4.7. De grieven in het incidenteel appel gaan niet op. Voor zover Voortman de productie en verkoop van de On-Line producten naar het ontwerp van X na 6 maart 2002 heeft voortgezet behoefde zij daartoe niet diens toestemming, nu zoals eerder overwogen het auteursrecht op die producten – indien dat al bestaat - toekomt aan Voortman als opdrachtgever en niet aan X c.q. HS Design. Om dezelfde reden kan HS Design niet worden gevolgd in haar stelling dat in het onderhavige geval sprake is van een stilzwijgend voortgezette licentieovereenkomst omdat Voortman met de productie is doorgegaan.
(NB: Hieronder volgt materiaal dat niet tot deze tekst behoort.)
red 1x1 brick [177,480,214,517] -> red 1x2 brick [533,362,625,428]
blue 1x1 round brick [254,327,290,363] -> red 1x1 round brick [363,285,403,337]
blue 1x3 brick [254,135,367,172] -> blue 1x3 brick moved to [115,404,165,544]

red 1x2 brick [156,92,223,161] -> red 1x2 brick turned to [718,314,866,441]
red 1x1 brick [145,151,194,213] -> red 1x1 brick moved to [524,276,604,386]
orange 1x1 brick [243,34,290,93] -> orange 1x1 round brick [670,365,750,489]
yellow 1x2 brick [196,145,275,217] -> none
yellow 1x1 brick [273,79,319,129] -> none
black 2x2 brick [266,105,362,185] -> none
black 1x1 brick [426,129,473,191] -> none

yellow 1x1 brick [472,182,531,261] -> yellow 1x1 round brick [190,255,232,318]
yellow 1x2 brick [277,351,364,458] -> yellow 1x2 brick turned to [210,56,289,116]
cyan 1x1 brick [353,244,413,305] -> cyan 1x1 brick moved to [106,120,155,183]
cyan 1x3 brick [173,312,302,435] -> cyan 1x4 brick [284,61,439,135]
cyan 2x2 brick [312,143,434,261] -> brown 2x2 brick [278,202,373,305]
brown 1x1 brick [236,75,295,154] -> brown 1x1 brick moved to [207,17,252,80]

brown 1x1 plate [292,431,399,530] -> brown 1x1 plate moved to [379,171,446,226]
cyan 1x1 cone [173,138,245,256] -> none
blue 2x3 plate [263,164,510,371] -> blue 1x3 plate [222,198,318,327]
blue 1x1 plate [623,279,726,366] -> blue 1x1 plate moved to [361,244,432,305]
Er is derhalve geen rechtsgrond aanwezig voor de door HS Design gevorderde provisiebetalingen na de overeengekomen einddatum van 6 maart 2002.
5. Slotsom
In het principaal appel slaagt grief 1 en behoeven de overige grieven geen behandeling. Het vonnis waarvan beroep dient te worden vernietigd en het hof zal opnieuw recht doen. De grieven in het incidenteel appel falen. De bewijsaanbiedingen van HS Design worden als onvoldoende gespecificeerd dan wel niet ter zake dienend gepasseerd. HS Design zal als de in het ongelijk gestelde partij worden verwezen in de kosten van het geding in beide instanties, in hoger beroep zowel die van het principaal appel als van het incidenteel appel.
6. Beslissing
Het hof:
vernietigt het vonnis waarvan beroep
en opnieuw rechtdoende:
wijst het door HS Design gevorderde af;
verwijst HS Design in de kosten van het geding in beide instanties, aan de zijde van Voortman tot op heden in eerste aanleg begroot op € 2.260,- voor salaris en € 248,- aan verschotten en in hoger beroep in het principaal appel op € 2.682,- voor salaris en € 370,85 aan verschotten en in het incidenteel appel op € 1.341,- voor salaris;
verklaart dit arrest uitvoerbaar bij voorraad.
Dit arrest is gewezen door mrs. M. Coeterier, N. van Lingen en E.E. van Tuyll van Serooskerken-Röell en in het openbaar uitgesproken door de rolraadsheer op 3 februari 2009.